James McElmunn Wilton

Personal information
- Full name: James McElmunn Wilton
- Date of birth: 21 November 1868
- Place of birth: Derry, Ireland
- Date of death: 8 February 1946 (aged 77)
- Place of death: Derry
- Position: Forward

Senior career*
- Years: Team / Apps / (Gls)
- 1886–1989, 1890–1992: St Columb's Court
- 1889–1990: Cliftonville
- 1892–1993: Derry Olympic
- 1893–1994: North End

International career
- 1888–1993: Ireland / 7 / (2)

= James Wilton =

Irish footballer (1868–1946)

Captain Sir James McElmunn Wilton MC (21 November 1868 – 8 February 1946) was an Irish international footballer and administrator, who was also Mayor of Londonderry from 1935 to 1939.

==Early life==

Wilton was the son of James Caldwell Wilton, a coachbuilder, and Sarah McElmunn, and was educated at the Londonderry Academical Institution, which later became Foyle College. After acting as a legal clerk for some years at the office of Mr P. Maxwell, he trained to become a solicitor, but his qualifications were interrupted by the First World War.

==Sporting career==

"Jemmy" Wilton was a centre-forward for the St Columb's Court football club, his first recorded match for the club taking place in November 1886. He spent one season playing for Cliftonville, playing for the Reds in the 1889–90 Irish Cup final.

His greatest honour as a club player came in the County Londonderry F.A. Cup on his return to the Saints, as he was twice on the winning side in the final, in 1890–91 and 1891–92; in the latter year, both of his brothers were on the scoresheet as St Columb's Court beat Limavady 4–1.

When the city of Derry was invited to send a side to the Irish League in 1892, Wilton took on the task of choosing players for a club, Derry Olympic, chiefly from players of the Saints and Limavady. Wilton himself was a regular player, and even scored the club's first goal; but, with the club handicapped with extra travel expenses to Belfast, the experiment was not a success.

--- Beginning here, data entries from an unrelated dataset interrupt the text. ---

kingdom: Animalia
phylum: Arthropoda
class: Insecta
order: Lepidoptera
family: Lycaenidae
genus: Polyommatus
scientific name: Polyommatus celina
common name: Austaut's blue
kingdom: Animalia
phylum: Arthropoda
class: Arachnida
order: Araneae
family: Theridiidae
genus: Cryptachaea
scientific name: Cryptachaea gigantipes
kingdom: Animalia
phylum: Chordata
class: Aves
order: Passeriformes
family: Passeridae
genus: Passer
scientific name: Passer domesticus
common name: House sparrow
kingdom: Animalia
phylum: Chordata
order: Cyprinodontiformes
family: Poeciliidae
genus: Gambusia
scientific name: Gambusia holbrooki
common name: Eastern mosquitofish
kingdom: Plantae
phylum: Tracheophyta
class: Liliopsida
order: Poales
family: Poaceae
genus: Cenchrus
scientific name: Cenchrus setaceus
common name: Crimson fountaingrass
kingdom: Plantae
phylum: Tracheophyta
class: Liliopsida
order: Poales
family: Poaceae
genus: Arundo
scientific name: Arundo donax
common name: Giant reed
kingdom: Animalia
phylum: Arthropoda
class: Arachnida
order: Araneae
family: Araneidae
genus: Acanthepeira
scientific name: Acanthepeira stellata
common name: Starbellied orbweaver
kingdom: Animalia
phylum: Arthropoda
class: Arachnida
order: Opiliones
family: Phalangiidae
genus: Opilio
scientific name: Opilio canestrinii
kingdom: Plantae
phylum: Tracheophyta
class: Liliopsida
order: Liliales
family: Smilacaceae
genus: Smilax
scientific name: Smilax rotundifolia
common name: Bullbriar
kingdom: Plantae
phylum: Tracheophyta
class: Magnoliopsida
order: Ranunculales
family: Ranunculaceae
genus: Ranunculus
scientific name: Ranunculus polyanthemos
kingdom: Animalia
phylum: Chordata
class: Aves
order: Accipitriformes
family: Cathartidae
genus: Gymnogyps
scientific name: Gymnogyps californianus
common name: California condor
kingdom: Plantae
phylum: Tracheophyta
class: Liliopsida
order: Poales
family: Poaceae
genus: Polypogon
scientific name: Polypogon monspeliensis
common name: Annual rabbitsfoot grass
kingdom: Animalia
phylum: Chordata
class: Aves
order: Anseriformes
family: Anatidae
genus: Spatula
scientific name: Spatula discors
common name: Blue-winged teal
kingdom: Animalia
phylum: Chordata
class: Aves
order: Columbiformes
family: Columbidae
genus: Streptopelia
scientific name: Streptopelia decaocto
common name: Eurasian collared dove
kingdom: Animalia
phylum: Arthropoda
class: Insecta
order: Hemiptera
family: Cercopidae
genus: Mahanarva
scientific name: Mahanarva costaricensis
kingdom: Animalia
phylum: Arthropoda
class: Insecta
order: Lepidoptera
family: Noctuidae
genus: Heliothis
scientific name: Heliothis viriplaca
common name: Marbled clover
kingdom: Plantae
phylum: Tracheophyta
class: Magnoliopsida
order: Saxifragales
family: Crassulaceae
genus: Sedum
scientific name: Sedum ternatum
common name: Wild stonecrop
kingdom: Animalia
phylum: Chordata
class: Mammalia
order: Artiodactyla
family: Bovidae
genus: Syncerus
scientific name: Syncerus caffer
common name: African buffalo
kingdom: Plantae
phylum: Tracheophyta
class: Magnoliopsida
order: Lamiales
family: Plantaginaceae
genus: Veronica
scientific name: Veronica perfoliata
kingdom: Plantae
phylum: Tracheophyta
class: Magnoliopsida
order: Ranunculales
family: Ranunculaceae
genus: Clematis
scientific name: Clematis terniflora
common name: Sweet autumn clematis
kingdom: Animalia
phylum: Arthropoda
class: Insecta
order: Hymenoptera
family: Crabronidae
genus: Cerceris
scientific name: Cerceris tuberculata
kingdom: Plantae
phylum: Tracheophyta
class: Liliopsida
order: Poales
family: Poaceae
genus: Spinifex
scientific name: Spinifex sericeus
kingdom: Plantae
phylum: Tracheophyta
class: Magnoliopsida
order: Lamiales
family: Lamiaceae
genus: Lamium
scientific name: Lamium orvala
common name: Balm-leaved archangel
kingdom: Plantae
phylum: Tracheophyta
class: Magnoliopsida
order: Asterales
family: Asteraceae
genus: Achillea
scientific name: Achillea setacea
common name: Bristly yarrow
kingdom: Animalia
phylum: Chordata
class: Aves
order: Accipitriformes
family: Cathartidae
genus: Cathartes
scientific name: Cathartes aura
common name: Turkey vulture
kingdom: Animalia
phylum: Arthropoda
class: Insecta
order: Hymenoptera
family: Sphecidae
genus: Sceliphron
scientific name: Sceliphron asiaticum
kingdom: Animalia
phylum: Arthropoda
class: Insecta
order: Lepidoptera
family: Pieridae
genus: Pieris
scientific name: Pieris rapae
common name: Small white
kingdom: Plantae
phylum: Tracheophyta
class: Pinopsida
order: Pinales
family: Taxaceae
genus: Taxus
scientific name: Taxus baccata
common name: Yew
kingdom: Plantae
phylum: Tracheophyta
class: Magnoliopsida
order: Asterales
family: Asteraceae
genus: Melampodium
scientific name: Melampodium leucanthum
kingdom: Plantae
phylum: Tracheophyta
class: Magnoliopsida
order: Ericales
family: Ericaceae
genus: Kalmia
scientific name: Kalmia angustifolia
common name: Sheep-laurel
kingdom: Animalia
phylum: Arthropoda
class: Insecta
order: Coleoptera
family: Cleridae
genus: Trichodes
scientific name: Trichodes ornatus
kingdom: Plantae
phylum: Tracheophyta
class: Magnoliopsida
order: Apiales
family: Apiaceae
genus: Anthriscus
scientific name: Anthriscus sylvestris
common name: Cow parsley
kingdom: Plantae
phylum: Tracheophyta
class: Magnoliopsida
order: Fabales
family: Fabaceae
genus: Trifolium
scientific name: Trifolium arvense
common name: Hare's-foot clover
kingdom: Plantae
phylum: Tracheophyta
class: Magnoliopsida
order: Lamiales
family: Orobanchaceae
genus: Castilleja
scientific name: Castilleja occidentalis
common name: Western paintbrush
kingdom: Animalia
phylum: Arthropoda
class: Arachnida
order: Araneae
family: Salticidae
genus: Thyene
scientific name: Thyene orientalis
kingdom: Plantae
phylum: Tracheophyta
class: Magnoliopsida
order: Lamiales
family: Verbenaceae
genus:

Wilton also earned seven international caps for Ireland, six of them coming when he was playing for the Saints. His last appearance, against Wales in 1893, saw him take the captain's role and score a late winner, for his only victory in Irish colours.

==IFA role==

Wilton became president of the Irish Football Association in 1914, a role he held for over 30 years. He was part of the delegation which sought to avoid a split within the Irish FA after Home Rule in 1921. He was considered one of the conciliatory members of the Irish FA, who repeatedly called for a single authority over Irish football to keep politics separate from sport, and granted permission for clubs affiliated to the Football Association of Ireland to play on facilities of clubs loyal to the Irish FA; his proposal that meetings be split equally between Belfast and Dublin, with more international matches played in the Irish Free State, was rejected by the FA of Ireland. Even after his arguments failed, he pressed for the admission of Derry City to the Northern Irish League in 1929.

==Military career==
On the outbreak of the First World War, in August 1914, Wilton volunteered for the 10th (Service) Battalion of the Royal Inniskilling Fusiliers. He was wounded at the Battle of the Somme in 1916 and while a temporary captain was awarded the Military Cross (MC), the citation for which appeared in The London Gazette in November 1916 and reads as follows:

For conspicuous gallantry in action. He led his company with great dash and skill, rallying and encouraging the men by his fine example, in spite of heavy fire and severe casualties. Finally, he was severely wounded whilst studying his map near the enemy third line, and rallying his company for further advance.

Post-war, he became chairman of the Ulster War Pensions' Advisory Committee.

==Political career==

Wilton was secretary of the Derry division of the Ulster Volunteer Force before the war. He was elected as an Ulster Unionist to the Derry Corporation in 1923, and became Lord Mayor in 1935. As mayor, he was an ex officio member of the Senate of Northern Ireland from 1935 to 1939.

He received a knighthood from King George VI in July 1937 on the king's visit to Belfast. Wilton's last official act was attending a luncheon of the Ulster Unionist Council on 8 February 1946, and he died suddenly that evening.

==Legacy==

Wilton Park in Limavady is named in his honour. Although a "staunch Unionist", he had "the esteem of all sections of the community in his native city".